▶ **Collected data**
+ + + + +

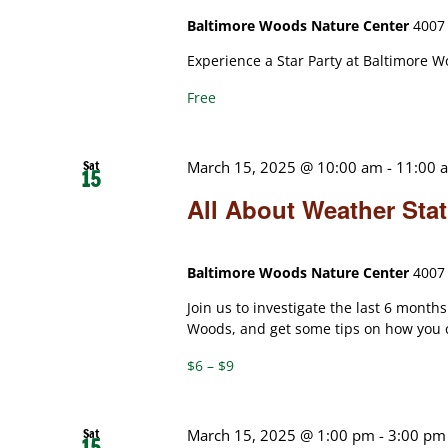
Baltimore Woods Nature Center
4007 
Experience a Star Party at Baltimore W
Free
Sat
March 15, 2025 @ 10:00 am
-
11:00 
15
All About Weather Sta
Baltimore Woods Nature Center
4007 
Join us to investigate the last 6 month
Woods, and get some tips on how you 
$6 – $9
Sat
March 15, 2025 @ 1:00 pm
-
3:00 pm
15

+ + + + +

▶ **Your instructions**
Please go through the data above and copy each line that has the word "March".

▶ **Result of the exercise**
March 15, 2025 @ 10:00 am
March 15, 2025 @ 1:00 pm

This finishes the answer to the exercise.